India to Resume Exports of Covid-19 Vaccines Starting Next Month

LAGOS (Capital Markets in Africa) – India will restart exports of Covid-19 vaccines for the World Health Organization’s Covax initiative from the quarter beginning Oct. 1, Health Minister Mansukh Mandaviya says, days after the government pledged to first focus on meeting local requirements.

The country will also begin shipments as part of its vaccine donation program, the federal minister told reporters Monday. He did not give any details.

Home to the world’s largest vaccine-manufacturing industry, it was expected that India would be a significant supplier to the equitable vaccine initiative on which most of the world’s poor countries are reliant. But the government halted exports in April after the delta virus variant began sweeping through its major cities making it the world’s second-worst hit by Covid-19. 

“With more production, we will help the world under the ‘Vaccine Friendship’ program and fulfill the commitment of India towards Covax,” Mandaviya said.

India’s export ban hurt Covax’s push to speedily inoculate large swathes of the world and the administration of U.S. President Joe Biden was also pushing New Delhi to open up exports to low income countries, according to a news report.

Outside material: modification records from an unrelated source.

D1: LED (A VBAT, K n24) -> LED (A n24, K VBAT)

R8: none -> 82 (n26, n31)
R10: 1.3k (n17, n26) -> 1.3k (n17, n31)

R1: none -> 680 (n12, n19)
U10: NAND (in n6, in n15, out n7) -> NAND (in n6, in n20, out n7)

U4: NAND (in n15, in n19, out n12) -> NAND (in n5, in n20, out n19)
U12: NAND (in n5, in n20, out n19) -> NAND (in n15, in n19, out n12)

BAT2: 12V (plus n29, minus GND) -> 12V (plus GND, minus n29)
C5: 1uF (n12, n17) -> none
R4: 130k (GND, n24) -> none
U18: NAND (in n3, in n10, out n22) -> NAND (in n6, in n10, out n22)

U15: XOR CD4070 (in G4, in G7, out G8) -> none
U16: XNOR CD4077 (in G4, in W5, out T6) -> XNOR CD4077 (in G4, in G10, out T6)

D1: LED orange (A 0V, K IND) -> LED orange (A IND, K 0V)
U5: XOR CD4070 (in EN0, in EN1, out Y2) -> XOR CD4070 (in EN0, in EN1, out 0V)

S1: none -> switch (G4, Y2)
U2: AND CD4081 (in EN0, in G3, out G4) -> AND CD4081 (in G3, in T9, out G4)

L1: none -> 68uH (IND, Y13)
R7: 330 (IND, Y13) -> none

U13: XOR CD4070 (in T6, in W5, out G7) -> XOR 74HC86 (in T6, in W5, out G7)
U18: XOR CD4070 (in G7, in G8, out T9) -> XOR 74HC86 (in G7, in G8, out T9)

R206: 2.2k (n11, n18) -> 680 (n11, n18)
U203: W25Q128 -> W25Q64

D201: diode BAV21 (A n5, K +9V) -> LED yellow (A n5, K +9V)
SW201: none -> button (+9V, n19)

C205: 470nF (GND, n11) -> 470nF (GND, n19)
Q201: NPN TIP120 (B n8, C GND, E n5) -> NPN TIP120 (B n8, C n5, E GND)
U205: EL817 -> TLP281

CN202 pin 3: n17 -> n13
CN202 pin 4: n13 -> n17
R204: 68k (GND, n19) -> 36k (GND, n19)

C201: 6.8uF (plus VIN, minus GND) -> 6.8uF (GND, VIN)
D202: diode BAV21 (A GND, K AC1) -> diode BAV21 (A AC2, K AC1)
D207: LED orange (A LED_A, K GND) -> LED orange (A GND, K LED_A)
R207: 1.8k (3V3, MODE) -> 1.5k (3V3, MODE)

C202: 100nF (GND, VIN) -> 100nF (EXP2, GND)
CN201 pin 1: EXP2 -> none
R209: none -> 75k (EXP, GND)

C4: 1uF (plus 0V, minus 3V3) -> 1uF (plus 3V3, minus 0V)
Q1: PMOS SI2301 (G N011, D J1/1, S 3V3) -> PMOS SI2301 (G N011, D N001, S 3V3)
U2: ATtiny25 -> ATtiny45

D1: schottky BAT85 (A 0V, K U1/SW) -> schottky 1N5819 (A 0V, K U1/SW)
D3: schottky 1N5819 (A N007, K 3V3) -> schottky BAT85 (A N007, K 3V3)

The decision from New Delhi came just hours before the announcement of a bilateral meeting between Modi and Biden on Friday as the leaders of the so-called Quad grouping hold their first in-person summit at the White House.

The country had been shipping doses to poorer nations as part of Prime Minister Narendra Modi’s much-touted vaccine diplomacy push until earlier this year. 

Last week a senior WHO official said the international agency was in talks with the Indian government to resume supplies to Covax.

African Vaccine Delivery Is Slowed by India’s Second Wave

Last month the head of a leading government advisory panel had indicated that India would only look at resuming exports in 2022 after it had reached its own goal of vaccinating its adult population by year-end. The country has so far fully vaccinated just 14.5% of its nearly 1.4 billion people, according to the Bloomberg Vaccine Tracker.

The country expects to have at least six domestically-manufactured shots by the end of 2021, according to N.K. Arora, chairman of the National Technical Advisory Group on Immunization.

In October alone, the country expects to have some 300 million vaccine doses in hand, the minister said.